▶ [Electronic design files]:
:::

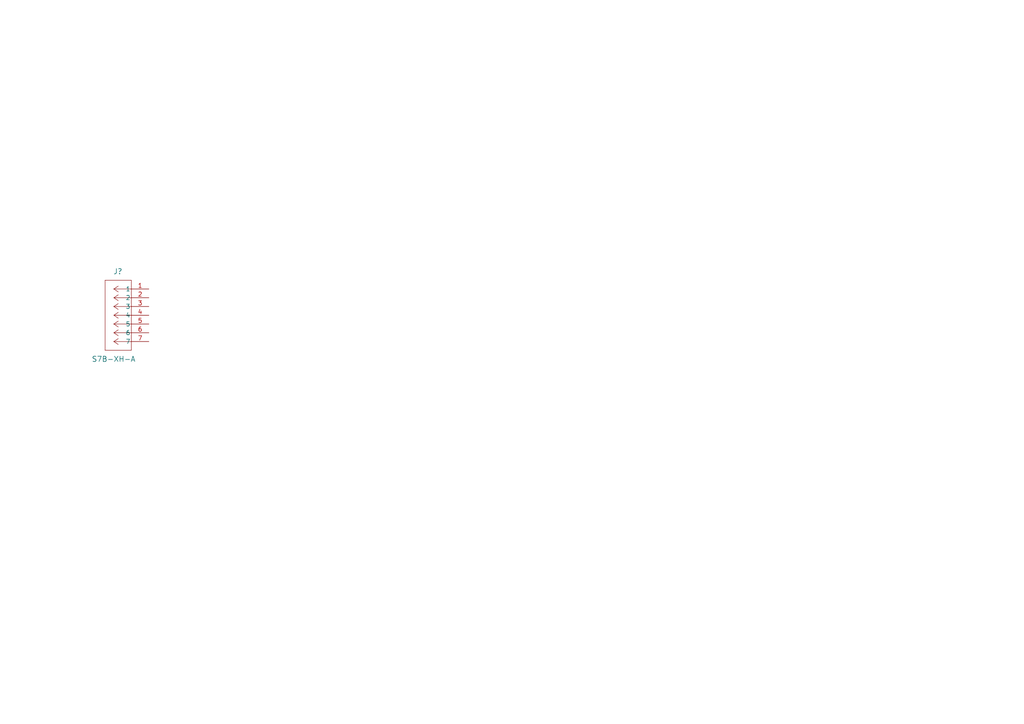
<source format=kicad_sch>
(kicad_sch (version 20230121) (generator eeschema)

  (uuid 34126c8d-936a-4f8b-afd7-f48deed03262)

  (paper "A4")

  


  (symbol (lib_id "FixedWing:S7B-XH-A") (at 43.18 83.82 0) (mirror y) (unit 1)
    (in_bom yes) (on_board yes) (dnp no)
    (uuid 6e96718a-4441-413a-b2ab-0c68ba4ea17a)
    (property "Reference" "J?" (at 35.56 78.74 0)
      (effects (font (size 1.524 1.524)) (justify left))
    )
    (property "Value" "S7B-XH-A" (at 39.37 104.14 0)
      (effects (font (size 1.524 1.524)) (justify left))
    )
    (property "Footprint" "CONN_S7B-XH-A_JST" (at 46.99 77.47 0)
      (effects (font (size 1.27 1.27) italic) hide)
    )
    (property "Datasheet" "S7B-XH-A" (at 46.99 80.01 0)
      (effects (font (size 1.27 1.27) italic) hide)
    )
    (pin "3" (uuid 66da005f-ca35-4099-a51c-736cb4559fe3))
    (pin "4" (uuid 2facb4a9-751c-45d8-98d3-c3d91669eda8))
    (pin "2" (uuid 4e287539-1dfc-42ab-bb9d-82490edc9d19))
    (pin "5" (uuid 5b388885-d021-404e-9cfb-34a397f3400e))
    (pin "1" (uuid f32fa50c-a332-4e03-a385-54d0dc9f12e1))
    (pin "7" (uuid 939d0eed-0c9e-43eb-89c0-6f3bdc3c6fed))
    (pin "6" (uuid 4e53cfd9-494f-4bbb-b170-6ca027ab9aa8))
    (instances
      (project "bms-board"
        (path "/8a7831d1-a913-4f04-8780-225d2234b41d/95f820cc-7b9f-45ce-aa8e-ca8cb50aec5e"
          (reference "J?") (unit 1)
        )
      )
    )
  )
)

</source>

:::

▶ [Task instructions]:
Given the data above, which lines hold the string "unit"? Return them.

▶ [Your solution]:
  (symbol (lib_id "FixedWing:S7B-XH-A") (at 43.18 83.82 0) (mirror y) (unit 1)
          (reference "J?") (unit 1)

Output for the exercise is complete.